**TO-DO ITEM:** Copy out all of the records below, replacing each "chart" with "graph" and leaving the rest unchanged.

**DATA FOR THIS TASK:**
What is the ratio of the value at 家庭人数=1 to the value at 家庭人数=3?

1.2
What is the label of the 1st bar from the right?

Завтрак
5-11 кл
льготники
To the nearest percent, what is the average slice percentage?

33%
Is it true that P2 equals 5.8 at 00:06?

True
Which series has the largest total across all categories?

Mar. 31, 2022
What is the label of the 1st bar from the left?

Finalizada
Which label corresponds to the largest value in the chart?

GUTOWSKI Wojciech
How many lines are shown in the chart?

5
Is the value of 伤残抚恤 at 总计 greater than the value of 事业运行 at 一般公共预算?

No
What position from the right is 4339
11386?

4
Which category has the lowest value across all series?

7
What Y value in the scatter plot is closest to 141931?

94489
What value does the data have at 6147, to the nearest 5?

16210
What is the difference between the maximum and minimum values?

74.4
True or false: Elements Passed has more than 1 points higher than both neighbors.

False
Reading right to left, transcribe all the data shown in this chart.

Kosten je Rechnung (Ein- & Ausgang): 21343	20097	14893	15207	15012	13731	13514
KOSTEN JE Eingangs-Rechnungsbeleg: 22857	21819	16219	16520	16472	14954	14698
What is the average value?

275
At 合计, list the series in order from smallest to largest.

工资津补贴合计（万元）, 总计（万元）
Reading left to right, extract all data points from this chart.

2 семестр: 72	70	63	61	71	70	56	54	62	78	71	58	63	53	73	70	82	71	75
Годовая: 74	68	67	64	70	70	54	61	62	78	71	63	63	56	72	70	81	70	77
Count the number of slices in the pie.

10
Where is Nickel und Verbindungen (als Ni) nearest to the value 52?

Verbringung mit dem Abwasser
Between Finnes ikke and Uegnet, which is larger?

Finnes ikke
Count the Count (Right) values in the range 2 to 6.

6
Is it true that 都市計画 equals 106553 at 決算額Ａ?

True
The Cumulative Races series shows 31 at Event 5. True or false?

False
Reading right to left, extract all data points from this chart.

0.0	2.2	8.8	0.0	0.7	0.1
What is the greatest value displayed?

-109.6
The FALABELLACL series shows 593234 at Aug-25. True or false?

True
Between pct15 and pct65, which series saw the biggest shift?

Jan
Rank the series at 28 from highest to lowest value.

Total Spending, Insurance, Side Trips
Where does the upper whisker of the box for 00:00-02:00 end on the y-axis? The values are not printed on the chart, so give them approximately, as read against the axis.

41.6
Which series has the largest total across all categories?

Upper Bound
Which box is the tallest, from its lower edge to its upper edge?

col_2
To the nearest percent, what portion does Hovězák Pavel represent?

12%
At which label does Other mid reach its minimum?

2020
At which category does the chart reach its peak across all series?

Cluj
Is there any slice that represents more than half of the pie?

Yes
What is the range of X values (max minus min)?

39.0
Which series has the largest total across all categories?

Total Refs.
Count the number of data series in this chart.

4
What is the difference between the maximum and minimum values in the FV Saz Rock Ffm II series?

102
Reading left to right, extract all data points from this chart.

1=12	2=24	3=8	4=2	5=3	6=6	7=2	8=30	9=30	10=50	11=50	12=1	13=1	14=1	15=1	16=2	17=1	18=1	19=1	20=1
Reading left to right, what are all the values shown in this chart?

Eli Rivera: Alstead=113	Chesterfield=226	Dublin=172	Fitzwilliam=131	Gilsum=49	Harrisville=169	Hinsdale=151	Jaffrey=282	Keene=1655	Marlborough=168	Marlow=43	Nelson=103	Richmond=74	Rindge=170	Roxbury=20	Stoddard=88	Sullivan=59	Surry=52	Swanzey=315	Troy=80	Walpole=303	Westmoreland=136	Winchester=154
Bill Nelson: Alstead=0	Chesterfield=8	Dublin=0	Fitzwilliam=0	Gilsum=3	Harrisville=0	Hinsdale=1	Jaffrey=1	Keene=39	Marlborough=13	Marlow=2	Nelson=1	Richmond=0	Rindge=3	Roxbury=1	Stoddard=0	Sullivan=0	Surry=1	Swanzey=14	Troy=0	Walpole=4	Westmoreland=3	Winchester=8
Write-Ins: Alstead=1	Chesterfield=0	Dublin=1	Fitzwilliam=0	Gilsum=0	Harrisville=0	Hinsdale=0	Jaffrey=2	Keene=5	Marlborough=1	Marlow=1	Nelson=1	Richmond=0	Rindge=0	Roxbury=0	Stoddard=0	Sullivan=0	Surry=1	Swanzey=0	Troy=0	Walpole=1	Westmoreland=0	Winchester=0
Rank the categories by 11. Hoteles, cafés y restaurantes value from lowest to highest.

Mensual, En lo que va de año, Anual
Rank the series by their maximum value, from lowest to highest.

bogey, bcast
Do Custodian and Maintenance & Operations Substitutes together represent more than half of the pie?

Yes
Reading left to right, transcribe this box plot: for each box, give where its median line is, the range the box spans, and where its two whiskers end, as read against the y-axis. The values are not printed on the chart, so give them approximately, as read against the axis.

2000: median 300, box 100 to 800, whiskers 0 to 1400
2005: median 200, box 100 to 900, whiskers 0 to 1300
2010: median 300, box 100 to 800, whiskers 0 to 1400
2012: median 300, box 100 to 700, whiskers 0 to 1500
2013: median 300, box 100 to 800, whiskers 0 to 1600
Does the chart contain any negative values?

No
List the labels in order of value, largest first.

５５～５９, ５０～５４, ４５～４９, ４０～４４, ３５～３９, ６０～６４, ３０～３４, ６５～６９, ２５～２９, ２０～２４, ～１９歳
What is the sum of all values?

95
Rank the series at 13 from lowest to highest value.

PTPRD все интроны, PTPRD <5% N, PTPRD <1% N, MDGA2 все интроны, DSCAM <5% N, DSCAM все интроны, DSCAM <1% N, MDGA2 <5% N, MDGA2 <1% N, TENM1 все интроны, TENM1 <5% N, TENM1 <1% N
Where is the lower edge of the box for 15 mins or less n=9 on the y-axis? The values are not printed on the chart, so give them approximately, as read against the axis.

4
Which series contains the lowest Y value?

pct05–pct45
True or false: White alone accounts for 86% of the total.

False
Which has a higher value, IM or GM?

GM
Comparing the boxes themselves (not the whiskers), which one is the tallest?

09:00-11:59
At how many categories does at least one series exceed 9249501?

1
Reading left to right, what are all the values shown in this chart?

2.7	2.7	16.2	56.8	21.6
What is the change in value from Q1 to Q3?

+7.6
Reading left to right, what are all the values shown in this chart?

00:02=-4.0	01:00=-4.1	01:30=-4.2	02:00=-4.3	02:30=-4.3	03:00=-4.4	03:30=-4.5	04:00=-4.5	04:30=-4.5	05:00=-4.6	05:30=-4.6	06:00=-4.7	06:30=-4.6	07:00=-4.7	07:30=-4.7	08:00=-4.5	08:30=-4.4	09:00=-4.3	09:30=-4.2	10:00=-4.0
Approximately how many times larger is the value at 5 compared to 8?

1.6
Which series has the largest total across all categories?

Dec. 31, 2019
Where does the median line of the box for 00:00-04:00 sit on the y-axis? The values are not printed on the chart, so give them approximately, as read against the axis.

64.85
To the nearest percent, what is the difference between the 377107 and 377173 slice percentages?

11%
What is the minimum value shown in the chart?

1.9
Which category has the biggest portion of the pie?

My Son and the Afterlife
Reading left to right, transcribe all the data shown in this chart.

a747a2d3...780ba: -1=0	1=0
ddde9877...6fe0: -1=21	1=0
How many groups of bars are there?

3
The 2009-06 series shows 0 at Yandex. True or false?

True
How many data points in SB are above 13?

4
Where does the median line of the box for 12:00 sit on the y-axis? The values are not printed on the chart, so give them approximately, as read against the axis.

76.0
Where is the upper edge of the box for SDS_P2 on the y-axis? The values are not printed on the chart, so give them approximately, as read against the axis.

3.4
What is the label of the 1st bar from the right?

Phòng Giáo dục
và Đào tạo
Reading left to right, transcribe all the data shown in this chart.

**ANSWER TO THIS EXERCISE:**
What is the ratio of the value at 家庭人数=1 to the value at 家庭人数=3?

1.2
What is the label of the 1st bar from the right?

Завтрак
5-11 кл
льготники
To the nearest percent, what is the average slice percentage?

33%
Is it true that P2 equals 5.8 at 00:06?

True
Which series has the largest total across all categories?

Mar. 31, 2022
What is the label of the 1st bar from the left?

Finalizada
Which label corresponds to the largest value in the graph?

GUTOWSKI Wojciech
How many lines are shown in the graph?

5
Is the value of 伤残抚恤 at 总计 greater than the value of 事业运行 at 一般公共预算?

No
What position from the right is 4339
11386?

4
Which category has the lowest value across all series?

7
What Y value in the scatter plot is closest to 141931?

94489
What value does the data have at 6147, to the nearest 5?

16210
What is the difference between the maximum and minimum values?

74.4
True or false: Elements Passed has more than 1 points higher than both neighbors.

False
Reading right to left, transcribe all the data shown in this graph.

Kosten je Rechnung (Ein- & Ausgang): 21343	20097	14893	15207	15012	13731	13514
KOSTEN JE Eingangs-Rechnungsbeleg: 22857	21819	16219	16520	16472	14954	14698
What is the average value?

275
At 合计, list the series in order from smallest to largest.

工资津补贴合计（万元）, 总计（万元）
Reading left to right, extract all data points from this graph.

2 семестр: 72	70	63	61	71	70	56	54	62	78	71	58	63	53	73	70	82	71	75
Годовая: 74	68	67	64	70	70	54	61	62	78	71	63	63	56	72	70	81	70	77
Count the number of slices in the pie.

10
Where is Nickel und Verbindungen (als Ni) nearest to the value 52?

Verbringung mit dem Abwasser
Between Finnes ikke and Uegnet, which is larger?

Finnes ikke
Count the Count (Right) values in the range 2 to 6.

6
Is it true that 都市計画 equals 106553 at 決算額Ａ?

True
The Cumulative Races series shows 31 at Event 5. True or false?

False
Reading right to left, extract all data points from this graph.

0.0	2.2	8.8	0.0	0.7	0.1
What is the greatest value displayed?

-109.6
The FALABELLACL series shows 593234 at Aug-25. True or false?

True
Between pct15 and pct65, which series saw the biggest shift?

Jan
Rank the series at 28 from highest to lowest value.

Total Spending, Insurance, Side Trips
Where does the upper whisker of the box for 00:00-02:00 end on the y-axis? The values are not printed on the graph, so give them approximately, as read against the axis.

41.6
Which series has the largest total across all categories?

Upper Bound
Which box is the tallest, from its lower edge to its upper edge?

col_2
To the nearest percent, what portion does Hovězák Pavel represent?

12%
At which label does Other mid reach its minimum?

2020
At which category does the graph reach its peak across all series?

Cluj
Is there any slice that represents more than half of the pie?

Yes
What is the range of X values (max minus min)?

39.0
Which series has the largest total across all categories?

Total Refs.
Count the number of data series in this graph.

4
What is the difference between the maximum and minimum values in the FV Saz Rock Ffm II series?

102
Reading left to right, extract all data points from this graph.

1=12	2=24	3=8	4=2	5=3	6=6	7=2	8=30	9=30	10=50	11=50	12=1	13=1	14=1	15=1	16=2	17=1	18=1	19=1	20=1
Reading left to right, what are all the values shown in this graph?

Eli Rivera: Alstead=113	Chesterfield=226	Dublin=172	Fitzwilliam=131	Gilsum=49	Harrisville=169	Hinsdale=151	Jaffrey=282	Keene=1655	Marlborough=168	Marlow=43	Nelson=103	Richmond=74	Rindge=170	Roxbury=20	Stoddard=88	Sullivan=59	Surry=52	Swanzey=315	Troy=80	Walpole=303	Westmoreland=136	Winchester=154
Bill Nelson: Alstead=0	Chesterfield=8	Dublin=0	Fitzwilliam=0	Gilsum=3	Harrisville=0	Hinsdale=1	Jaffrey=1	Keene=39	Marlborough=13	Marlow=2	Nelson=1	Richmond=0	Rindge=3	Roxbury=1	Stoddard=0	Sullivan=0	Surry=1	Swanzey=14	Troy=0	Walpole=4	Westmoreland=3	Winchester=8
Write-Ins: Alstead=1	Chesterfield=0	Dublin=1	Fitzwilliam=0	Gilsum=0	Harrisville=0	Hinsdale=0	Jaffrey=2	Keene=5	Marlborough=1	Marlow=1	Nelson=1	Richmond=0	Rindge=0	Roxbury=0	Stoddard=0	Sullivan=0	Surry=1	Swanzey=0	Troy=0	Walpole=1	Westmoreland=0	Winchester=0
Rank the categories by 11. Hoteles, cafés y restaurantes value from lowest to highest.

Mensual, En lo que va de año, Anual
Rank the series by their maximum value, from lowest to highest.

bogey, bcast
Do Custodian and Maintenance & Operations Substitutes together represent more than half of the pie?

Yes
Reading left to right, transcribe this box plot: for each box, give where its median line is, the range the box spans, and where its two whiskers end, as read against the y-axis. The values are not printed on the graph, so give them approximately, as read against the axis.

2000: median 300, box 100 to 800, whiskers 0 to 1400
2005: median 200, box 100 to 900, whiskers 0 to 1300
2010: median 300, box 100 to 800, whiskers 0 to 1400
2012: median 300, box 100 to 700, whiskers 0 to 1500
2013: median 300, box 100 to 800, whiskers 0 to 1600
Does the graph contain any negative values?

No
List the labels in order of value, largest first.

５５～５９, ５０～５４, ４５～４９, ４０～４４, ３５～３９, ６０～６４, ３０～３４, ６５～６９, ２５～２９, ２０～２４, ～１９歳
What is the sum of all values?

95
Rank the series at 13 from lowest to highest value.

PTPRD все интроны, PTPRD <5% N, PTPRD <1% N, MDGA2 все интроны, DSCAM <5% N, DSCAM все интроны, DSCAM <1% N, MDGA2 <5% N, MDGA2 <1% N, TENM1 все интроны, TENM1 <5% N, TENM1 <1% N
Where is the lower edge of the box for 15 mins or less n=9 on the y-axis? The values are not printed on the graph, so give them approximately, as read against the axis.

4
Which series contains the lowest Y value?

pct05–pct45
True or false: White alone accounts for 86% of the total.

False
Which has a higher value, IM or GM?

GM
Comparing the boxes themselves (not the whiskers), which one is the tallest?

09:00-11:59
At how many categories does at least one series exceed 9249501?

1
Reading left to right, what are all the values shown in this graph?

2.7	2.7	16.2	56.8	21.6
What is the change in value from Q1 to Q3?

+7.6
Reading left to right, what are all the values shown in this graph?

00:02=-4.0	01:00=-4.1	01:30=-4.2	02:00=-4.3	02:30=-4.3	03:00=-4.4	03:30=-4.5	04:00=-4.5	04:30=-4.5	05:00=-4.6	05:30=-4.6	06:00=-4.7	06:30=-4.6	07:00=-4.7	07:30=-4.7	08:00=-4.5	08:30=-4.4	09:00=-4.3	09:30=-4.2	10:00=-4.0
Approximately how many times larger is the value at 5 compared to 8?

1.6
Which series has the largest total across all categories?

Dec. 31, 2019
Where does the median line of the box for 00:00-04:00 sit on the y-axis? The values are not printed on the graph, so give them approximately, as read against the axis.

64.85
To the nearest percent, what is the difference between the 377107 and 377173 slice percentages?

11%
What is the minimum value shown in the graph?

1.9
Which category has the biggest portion of the pie?

My Son and the Afterlife
Reading left to right, transcribe all the data shown in this graph.

a747a2d3...780ba: -1=0	1=0
ddde9877...6fe0: -1=21	1=0
How many groups of bars are there?

3
The 2009-06 series shows 0 at Yandex. True or false?

True
How many data points in SB are above 13?

4
Where does the median line of the box for 12:00 sit on the y-axis? The values are not printed on the graph, so give them approximately, as read against the axis.

76.0
Where is the upper edge of the box for SDS_P2 on the y-axis? The values are not printed on the graph, so give them approximately, as read against the axis.

3.4
What is the label of the 1st bar from the right?

Phòng Giáo dục
và Đào tạo
Reading left to right, transcribe all the data shown in this graph.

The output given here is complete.